Exercise directions: With nothing added and nothing dropped, write out all of the entries below.

:::

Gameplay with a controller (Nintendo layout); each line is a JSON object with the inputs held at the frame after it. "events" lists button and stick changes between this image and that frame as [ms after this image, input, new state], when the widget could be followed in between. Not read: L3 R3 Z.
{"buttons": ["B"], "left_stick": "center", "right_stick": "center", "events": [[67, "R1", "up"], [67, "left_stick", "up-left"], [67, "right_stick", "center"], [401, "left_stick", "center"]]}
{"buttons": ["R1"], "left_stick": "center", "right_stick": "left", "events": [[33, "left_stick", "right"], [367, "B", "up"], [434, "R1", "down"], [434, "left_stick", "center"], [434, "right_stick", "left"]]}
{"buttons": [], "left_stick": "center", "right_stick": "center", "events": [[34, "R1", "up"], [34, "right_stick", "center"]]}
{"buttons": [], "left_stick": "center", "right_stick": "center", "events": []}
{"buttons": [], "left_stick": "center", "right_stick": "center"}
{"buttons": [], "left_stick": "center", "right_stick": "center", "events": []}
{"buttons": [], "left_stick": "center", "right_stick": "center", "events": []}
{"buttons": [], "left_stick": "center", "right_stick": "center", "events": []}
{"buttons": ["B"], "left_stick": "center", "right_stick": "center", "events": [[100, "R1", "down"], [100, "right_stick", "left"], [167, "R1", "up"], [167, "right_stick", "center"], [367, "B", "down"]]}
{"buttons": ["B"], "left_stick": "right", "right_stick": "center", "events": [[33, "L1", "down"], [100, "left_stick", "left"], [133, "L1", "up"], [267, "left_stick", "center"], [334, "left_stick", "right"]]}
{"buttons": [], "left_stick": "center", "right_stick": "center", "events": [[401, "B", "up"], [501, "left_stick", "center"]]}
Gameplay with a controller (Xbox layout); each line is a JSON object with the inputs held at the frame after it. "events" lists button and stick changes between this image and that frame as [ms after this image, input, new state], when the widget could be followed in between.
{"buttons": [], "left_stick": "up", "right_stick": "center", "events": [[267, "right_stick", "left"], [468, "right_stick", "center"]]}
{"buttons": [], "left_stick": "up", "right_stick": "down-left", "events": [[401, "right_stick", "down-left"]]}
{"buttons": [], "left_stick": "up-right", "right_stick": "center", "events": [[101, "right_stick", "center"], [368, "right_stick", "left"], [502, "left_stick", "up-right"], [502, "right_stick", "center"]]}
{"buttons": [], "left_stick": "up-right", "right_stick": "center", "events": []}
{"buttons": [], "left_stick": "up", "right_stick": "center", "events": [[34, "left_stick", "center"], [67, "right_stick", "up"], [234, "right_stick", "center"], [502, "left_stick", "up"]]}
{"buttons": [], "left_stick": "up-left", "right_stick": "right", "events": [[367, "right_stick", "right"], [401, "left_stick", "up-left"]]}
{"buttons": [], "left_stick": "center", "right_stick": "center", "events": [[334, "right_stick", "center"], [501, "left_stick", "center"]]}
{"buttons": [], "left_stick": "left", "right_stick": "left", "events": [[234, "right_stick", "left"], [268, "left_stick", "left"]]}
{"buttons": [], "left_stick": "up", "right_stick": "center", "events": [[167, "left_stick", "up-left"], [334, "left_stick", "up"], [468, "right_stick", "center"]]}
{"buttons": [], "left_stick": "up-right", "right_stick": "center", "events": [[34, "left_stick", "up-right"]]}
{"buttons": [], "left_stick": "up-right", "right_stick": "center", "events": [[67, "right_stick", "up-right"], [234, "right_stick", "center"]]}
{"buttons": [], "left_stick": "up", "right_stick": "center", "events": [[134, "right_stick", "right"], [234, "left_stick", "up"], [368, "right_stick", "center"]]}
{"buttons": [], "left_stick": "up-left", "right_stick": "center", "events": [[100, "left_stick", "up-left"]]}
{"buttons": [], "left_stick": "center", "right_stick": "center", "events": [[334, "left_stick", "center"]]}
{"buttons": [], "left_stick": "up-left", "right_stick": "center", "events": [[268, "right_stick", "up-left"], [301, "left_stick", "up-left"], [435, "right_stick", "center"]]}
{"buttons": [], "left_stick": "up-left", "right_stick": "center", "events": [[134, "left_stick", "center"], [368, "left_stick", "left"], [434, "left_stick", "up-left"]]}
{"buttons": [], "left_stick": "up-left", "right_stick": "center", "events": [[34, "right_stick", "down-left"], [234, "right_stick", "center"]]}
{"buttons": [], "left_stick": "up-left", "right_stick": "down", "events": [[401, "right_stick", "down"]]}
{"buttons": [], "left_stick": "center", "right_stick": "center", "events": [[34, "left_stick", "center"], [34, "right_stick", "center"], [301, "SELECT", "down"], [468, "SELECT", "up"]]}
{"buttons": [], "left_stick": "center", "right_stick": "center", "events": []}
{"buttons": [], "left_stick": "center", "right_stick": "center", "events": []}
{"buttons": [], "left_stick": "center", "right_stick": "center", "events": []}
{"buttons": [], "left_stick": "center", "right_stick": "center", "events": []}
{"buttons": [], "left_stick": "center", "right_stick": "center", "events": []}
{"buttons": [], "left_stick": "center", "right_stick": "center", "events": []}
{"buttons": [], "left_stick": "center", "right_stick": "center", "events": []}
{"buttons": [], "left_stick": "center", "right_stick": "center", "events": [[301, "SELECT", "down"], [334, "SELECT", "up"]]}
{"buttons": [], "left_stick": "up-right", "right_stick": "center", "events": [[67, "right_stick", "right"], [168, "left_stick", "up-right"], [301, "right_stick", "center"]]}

:::

The answer:
Gameplay with a controller (Nintendo layout); each line is a JSON object with the inputs held at the frame after it. "events" lists button and stick changes between this image and that frame as [ms after this image, input, new state], when the widget could be followed in between. Not read: L3 R3 Z.
{"buttons": ["B"], "left_stick": "center", "right_stick": "center", "events": [[67, "R1", "up"], [67, "left_stick", "up-left"], [67, "right_stick", "center"], [401, "left_stick", "center"]]}
{"buttons": ["R1"], "left_stick": "center", "right_stick": "left", "events": [[33, "left_stick", "right"], [367, "B", "up"], [434, "R1", "down"], [434, "left_stick", "center"], [434, "right_stick", "left"]]}
{"buttons": [], "left_stick": "center", "right_stick": "center", "events": [[34, "R1", "up"], [34, "right_stick", "center"]]}
{"buttons": [], "left_stick": "center", "right_stick": "center", "events": []}
{"buttons": [], "left_stick": "center", "right_stick": "center"}
{"buttons": [], "left_stick": "center", "right_stick": "center", "events": []}
{"buttons": [], "left_stick": "center", "right_stick": "center", "events": []}
{"buttons": [], "left_stick": "center", "right_stick": "center", "events": []}
{"buttons": ["B"], "left_stick": "center", "right_stick": "center", "events": [[100, "R1", "down"], [100, "right_stick", "left"], [167, "R1", "up"], [167, "right_stick", "center"], [367, "B", "down"]]}
{"buttons": ["B"], "left_stick": "right", "right_stick": "center", "events": [[33, "L1", "down"], [100, "left_stick", "left"], [133, "L1", "up"], [267, "left_stick", "center"], [334, "left_stick", "right"]]}
{"buttons": [], "left_stick": "center", "right_stick": "center", "events": [[401, "B", "up"], [501, "left_stick", "center"]]}
Gameplay with a controller (Xbox layout); each line is a JSON object with the inputs held at the frame after it. "events" lists button and stick changes between this image and that frame as [ms after this image, input, new state], when the widget could be followed in between.
{"buttons": [], "left_stick": "up", "right_stick": "center", "events": [[267, "right_stick", "left"], [468, "right_stick", "center"]]}
{"buttons": [], "left_stick": "up", "right_stick": "down-left", "events": [[401, "right_stick", "down-left"]]}
{"buttons": [], "left_stick": "up-right", "right_stick": "center", "events": [[101, "right_stick", "center"], [368, "right_stick", "left"], [502, "left_stick", "up-right"], [502, "right_stick", "center"]]}
{"buttons": [], "left_stick": "up-right", "right_stick": "center", "events": []}
{"buttons": [], "left_stick": "up", "right_stick": "center", "events": [[34, "left_stick", "center"], [67, "right_stick", "up"], [234, "right_stick", "center"], [502, "left_stick", "up"]]}
{"buttons": [], "left_stick": "up-left", "right_stick": "right", "events": [[367, "right_stick", "right"], [401, "left_stick", "up-left"]]}
{"buttons": [], "left_stick": "center", "right_stick": "center", "events": [[334, "right_stick", "center"], [501, "left_stick", "center"]]}
{"buttons": [], "left_stick": "left", "right_stick": "left", "events": [[234, "right_stick", "left"], [268, "left_stick", "left"]]}
{"buttons": [], "left_stick": "up", "right_stick": "center", "events": [[167, "left_stick", "up-left"], [334, "left_stick", "up"], [468, "right_stick", "center"]]}
{"buttons": [], "left_stick": "up-right", "right_stick": "center", "events": [[34, "left_stick", "up-right"]]}
{"buttons": [], "left_stick": "up-right", "right_stick": "center", "events": [[67, "right_stick", "up-right"], [234, "right_stick", "center"]]}
{"buttons": [], "left_stick": "up", "right_stick": "center", "events": [[134, "right_stick", "right"], [234, "left_stick", "up"], [368, "right_stick", "center"]]}
{"buttons": [], "left_stick": "up-left", "right_stick": "center", "events": [[100, "left_stick", "up-left"]]}
{"buttons": [], "left_stick": "center", "right_stick": "center", "events": [[334, "left_stick", "center"]]}
{"buttons": [], "left_stick": "up-left", "right_stick": "center", "events": [[268, "right_stick", "up-left"], [301, "left_stick", "up-left"], [435, "right_stick", "center"]]}
{"buttons": [], "left_stick": "up-left", "right_stick": "center", "events": [[134, "left_stick", "center"], [368, "left_stick", "left"], [434, "left_stick", "up-left"]]}
{"buttons": [], "left_stick": "up-left", "right_stick": "center", "events": [[34, "right_stick", "down-left"], [234, "right_stick", "center"]]}
{"buttons": [], "left_stick": "up-left", "right_stick": "down", "events": [[401, "right_stick", "down"]]}
{"buttons": [], "left_stick": "center", "right_stick": "center", "events": [[34, "left_stick", "center"], [34, "right_stick", "center"], [301, "SELECT", "down"], [468, "SELECT", "up"]]}
{"buttons": [], "left_stick": "center", "right_stick": "center", "events": []}
{"buttons": [], "left_stick": "center", "right_stick": "center", "events": []}
{"buttons": [], "left_stick": "center", "right_stick": "center", "events": []}
{"buttons": [], "left_stick": "center", "right_stick": "center", "events": []}
{"buttons": [], "left_stick": "center", "right_stick": "center", "events": []}
{"buttons": [], "left_stick": "center", "right_stick": "center", "events": []}
{"buttons": [], "left_stick": "center", "right_stick": "center", "events": []}
{"buttons": [], "left_stick": "center", "right_stick": "center", "events": [[301, "SELECT", "down"], [334, "SELECT", "up"]]}
{"buttons": [], "left_stick": "up-right", "right_stick": "center", "events": [[67, "right_stick", "right"], [168, "left_stick", "up-right"], [301, "right_stick", "center"]]}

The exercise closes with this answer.